Early onset of pathological polyploidization and cellular senescence in hepatocytes lacking RAD51 creates a pro-fibrotic and pro-tumorigenic inflammatory microenvironment.

BACKGROUND AIMS:RAD51 is a highly conserved DNA repair protein and is indispensable for embryonic viability. As a result, the role of RAD51 in liver development and function is unknown. Our aim was to characterize the function of RAD51 in postnatal liver development. APPROACH RESULTS:RAD51 is highly expressed during liver development and during regeneration following hepatectomy and hepatic injury, and is also elevated in chronic liver diseases. We generated hepatocyte-specific Rad51 deletion mouse model using Alb-Cre (Rad51-CKO) and AAV8-TBG-Cre to evaluate the function of RAD51 in liver development and regeneration. The phenotype in Rad51-CKO mice is dependent on Cre recombinase dosage, with Rad51fl/fl; Alb-Cre+/+ manifesting a more severe phenotype than the Rad51fl/fl; Alb-Cre+/- mice.
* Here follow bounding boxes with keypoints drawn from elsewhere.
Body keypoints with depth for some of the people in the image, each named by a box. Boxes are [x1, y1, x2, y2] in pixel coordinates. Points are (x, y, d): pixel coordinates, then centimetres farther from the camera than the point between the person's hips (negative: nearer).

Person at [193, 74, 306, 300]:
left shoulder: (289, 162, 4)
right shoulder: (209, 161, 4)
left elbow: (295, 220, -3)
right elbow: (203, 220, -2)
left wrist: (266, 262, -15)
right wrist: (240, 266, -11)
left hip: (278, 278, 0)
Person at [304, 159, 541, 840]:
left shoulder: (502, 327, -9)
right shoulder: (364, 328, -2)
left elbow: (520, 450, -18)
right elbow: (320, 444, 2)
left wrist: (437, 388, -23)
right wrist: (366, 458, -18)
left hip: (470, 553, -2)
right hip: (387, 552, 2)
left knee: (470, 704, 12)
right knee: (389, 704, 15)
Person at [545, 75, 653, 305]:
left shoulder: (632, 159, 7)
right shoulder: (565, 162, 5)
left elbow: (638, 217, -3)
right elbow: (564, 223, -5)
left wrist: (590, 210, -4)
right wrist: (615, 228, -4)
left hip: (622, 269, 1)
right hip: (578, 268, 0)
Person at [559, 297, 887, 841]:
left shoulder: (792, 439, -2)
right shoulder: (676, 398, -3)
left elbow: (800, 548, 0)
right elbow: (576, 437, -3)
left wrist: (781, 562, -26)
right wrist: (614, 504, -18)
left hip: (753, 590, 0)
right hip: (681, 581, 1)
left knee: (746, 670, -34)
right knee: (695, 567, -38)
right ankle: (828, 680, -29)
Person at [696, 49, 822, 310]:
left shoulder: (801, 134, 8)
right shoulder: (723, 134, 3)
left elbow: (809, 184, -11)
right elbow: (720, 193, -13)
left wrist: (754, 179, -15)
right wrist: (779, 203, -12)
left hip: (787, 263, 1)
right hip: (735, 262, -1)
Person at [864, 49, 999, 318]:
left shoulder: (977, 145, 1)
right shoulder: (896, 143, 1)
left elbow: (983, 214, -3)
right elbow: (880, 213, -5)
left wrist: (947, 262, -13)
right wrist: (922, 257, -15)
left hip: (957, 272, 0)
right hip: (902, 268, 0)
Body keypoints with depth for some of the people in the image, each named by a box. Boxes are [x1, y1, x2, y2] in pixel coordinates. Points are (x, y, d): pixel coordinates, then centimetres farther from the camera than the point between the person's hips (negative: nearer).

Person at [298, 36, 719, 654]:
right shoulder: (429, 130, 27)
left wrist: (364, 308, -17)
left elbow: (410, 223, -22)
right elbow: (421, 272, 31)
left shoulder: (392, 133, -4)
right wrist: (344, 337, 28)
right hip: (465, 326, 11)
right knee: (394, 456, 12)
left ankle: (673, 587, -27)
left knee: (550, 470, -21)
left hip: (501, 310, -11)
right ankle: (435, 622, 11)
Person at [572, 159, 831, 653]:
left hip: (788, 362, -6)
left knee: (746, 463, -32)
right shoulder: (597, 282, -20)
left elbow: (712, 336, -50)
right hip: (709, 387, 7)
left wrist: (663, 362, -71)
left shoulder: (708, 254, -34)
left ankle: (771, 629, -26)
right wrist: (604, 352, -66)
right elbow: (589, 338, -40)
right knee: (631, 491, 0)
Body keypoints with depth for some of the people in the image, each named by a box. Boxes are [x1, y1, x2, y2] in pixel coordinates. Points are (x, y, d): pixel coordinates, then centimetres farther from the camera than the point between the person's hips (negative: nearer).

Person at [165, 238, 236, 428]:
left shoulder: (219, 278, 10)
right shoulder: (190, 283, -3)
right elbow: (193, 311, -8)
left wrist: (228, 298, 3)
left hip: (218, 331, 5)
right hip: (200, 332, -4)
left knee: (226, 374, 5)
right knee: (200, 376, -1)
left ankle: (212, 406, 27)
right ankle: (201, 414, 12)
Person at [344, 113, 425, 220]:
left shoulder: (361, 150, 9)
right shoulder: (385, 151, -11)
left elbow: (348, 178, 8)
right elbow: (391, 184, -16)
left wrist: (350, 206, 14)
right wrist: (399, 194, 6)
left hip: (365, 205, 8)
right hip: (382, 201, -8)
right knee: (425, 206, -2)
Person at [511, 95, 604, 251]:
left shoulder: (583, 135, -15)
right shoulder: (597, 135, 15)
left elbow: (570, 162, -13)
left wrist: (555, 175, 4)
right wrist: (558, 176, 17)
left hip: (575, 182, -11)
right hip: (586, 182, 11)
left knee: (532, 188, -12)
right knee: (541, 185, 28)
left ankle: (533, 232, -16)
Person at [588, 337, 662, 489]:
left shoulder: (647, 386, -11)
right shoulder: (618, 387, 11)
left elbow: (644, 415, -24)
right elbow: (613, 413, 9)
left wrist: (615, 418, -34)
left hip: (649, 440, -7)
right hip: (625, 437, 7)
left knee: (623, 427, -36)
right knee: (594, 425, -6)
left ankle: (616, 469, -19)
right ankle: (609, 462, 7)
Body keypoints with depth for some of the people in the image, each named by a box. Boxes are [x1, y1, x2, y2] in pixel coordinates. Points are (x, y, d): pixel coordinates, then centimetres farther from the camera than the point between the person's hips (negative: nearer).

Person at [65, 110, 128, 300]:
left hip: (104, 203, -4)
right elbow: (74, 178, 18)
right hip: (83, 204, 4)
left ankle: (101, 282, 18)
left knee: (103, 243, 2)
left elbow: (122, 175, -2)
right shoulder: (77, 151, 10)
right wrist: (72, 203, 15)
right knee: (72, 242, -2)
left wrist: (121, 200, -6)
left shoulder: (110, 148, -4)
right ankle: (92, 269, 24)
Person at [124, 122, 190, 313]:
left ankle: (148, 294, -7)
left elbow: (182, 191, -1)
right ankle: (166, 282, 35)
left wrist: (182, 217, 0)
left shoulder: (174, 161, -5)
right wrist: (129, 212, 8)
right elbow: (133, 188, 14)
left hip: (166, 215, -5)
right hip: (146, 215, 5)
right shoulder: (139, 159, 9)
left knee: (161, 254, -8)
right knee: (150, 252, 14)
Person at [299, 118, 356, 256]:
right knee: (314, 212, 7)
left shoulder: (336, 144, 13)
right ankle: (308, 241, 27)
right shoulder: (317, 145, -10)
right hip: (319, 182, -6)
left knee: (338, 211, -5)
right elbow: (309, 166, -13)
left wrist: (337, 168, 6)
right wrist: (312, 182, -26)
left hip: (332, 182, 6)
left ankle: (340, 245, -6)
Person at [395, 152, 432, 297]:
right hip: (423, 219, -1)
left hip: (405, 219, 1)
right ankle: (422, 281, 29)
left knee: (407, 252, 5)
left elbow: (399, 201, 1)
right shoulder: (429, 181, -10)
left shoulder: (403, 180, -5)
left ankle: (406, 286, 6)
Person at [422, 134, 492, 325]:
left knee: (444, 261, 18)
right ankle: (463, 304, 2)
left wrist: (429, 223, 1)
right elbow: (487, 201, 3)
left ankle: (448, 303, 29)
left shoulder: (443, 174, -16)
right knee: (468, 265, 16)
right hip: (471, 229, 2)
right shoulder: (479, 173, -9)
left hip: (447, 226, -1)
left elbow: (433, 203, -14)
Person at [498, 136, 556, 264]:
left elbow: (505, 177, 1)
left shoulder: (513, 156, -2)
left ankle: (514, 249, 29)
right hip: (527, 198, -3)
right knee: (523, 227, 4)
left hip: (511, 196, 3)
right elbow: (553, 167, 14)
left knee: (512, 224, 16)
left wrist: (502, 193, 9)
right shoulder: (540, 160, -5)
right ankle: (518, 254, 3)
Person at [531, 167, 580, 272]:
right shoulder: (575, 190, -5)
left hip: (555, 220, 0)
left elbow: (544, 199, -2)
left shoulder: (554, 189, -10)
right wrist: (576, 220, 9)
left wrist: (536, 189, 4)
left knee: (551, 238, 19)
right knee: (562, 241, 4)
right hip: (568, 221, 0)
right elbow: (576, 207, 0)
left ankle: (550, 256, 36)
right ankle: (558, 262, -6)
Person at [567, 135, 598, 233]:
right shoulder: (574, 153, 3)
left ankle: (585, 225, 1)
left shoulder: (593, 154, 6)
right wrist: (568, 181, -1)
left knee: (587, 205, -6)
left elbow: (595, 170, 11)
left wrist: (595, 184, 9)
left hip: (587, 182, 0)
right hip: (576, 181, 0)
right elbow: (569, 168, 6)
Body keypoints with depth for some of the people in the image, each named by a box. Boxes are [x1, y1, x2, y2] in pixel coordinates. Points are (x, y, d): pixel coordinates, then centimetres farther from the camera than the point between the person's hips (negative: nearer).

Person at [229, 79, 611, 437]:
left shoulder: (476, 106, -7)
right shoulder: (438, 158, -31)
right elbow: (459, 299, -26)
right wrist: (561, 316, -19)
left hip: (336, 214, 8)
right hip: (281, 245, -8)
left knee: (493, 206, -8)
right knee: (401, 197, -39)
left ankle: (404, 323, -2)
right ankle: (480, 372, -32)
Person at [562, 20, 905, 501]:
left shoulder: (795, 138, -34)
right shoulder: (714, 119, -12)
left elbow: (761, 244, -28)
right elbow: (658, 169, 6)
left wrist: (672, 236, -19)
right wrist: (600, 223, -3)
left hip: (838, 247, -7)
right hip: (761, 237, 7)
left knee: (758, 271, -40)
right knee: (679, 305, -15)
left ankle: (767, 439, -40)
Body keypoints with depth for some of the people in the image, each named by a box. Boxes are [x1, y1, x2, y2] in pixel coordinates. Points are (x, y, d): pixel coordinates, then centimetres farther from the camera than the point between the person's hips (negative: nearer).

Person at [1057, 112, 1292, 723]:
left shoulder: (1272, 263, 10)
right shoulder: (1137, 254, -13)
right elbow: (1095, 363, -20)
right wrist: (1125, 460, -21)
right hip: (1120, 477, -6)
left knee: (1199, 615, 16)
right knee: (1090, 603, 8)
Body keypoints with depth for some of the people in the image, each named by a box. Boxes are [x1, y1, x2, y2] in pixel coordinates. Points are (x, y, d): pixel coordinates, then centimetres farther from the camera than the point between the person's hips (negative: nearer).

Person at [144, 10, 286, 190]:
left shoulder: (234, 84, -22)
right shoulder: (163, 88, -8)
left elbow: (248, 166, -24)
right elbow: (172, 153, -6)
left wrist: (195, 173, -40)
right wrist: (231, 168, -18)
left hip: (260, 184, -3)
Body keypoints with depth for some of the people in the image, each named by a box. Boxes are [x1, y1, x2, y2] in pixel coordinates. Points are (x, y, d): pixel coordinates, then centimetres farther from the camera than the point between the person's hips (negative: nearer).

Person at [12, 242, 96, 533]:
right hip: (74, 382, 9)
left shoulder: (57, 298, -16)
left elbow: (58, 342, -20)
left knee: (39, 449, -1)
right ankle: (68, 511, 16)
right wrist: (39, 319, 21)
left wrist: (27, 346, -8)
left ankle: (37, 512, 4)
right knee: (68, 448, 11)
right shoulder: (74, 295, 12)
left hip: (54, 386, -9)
RAD51 deletion in postnatal hepatocytes results in aborted mitosis and early onset of pathological polyploidization that is associated with oxidative stress and cellular senescence. Remarkable liver fibrosis occurs spontaneously as early as in 3-month-old Rad51fl/fl; Alb-Cre+/+ mice. While liver regeneration is compromised in Rad51-CKO mice, they are more tolerant of carbon tetrachloride (CCl4)-induced hepatic injury and resistant to DEN/CCl4-induced hepatocellular carcinoma (HCC). A chronic inflammatory microenvironment created by the senescent hepatocytes appears to activate ductular reaction and consequently a transdifferentiation of cholangiocytes to hepatocytes. The newly-derived RAD51 functional immature hepatocytes proliferate vigorously, acquire increased malignancy, and eventually give rise to HCC. CONCLUSIONS:Our results demonstrate a novel function of RAD51 in liver development, homeostasis and tumorigenesis. The Rad51-CKO mice represent a unique genetic model for premature liver senescence, fibrosis and hepatocellular carcinogenesis.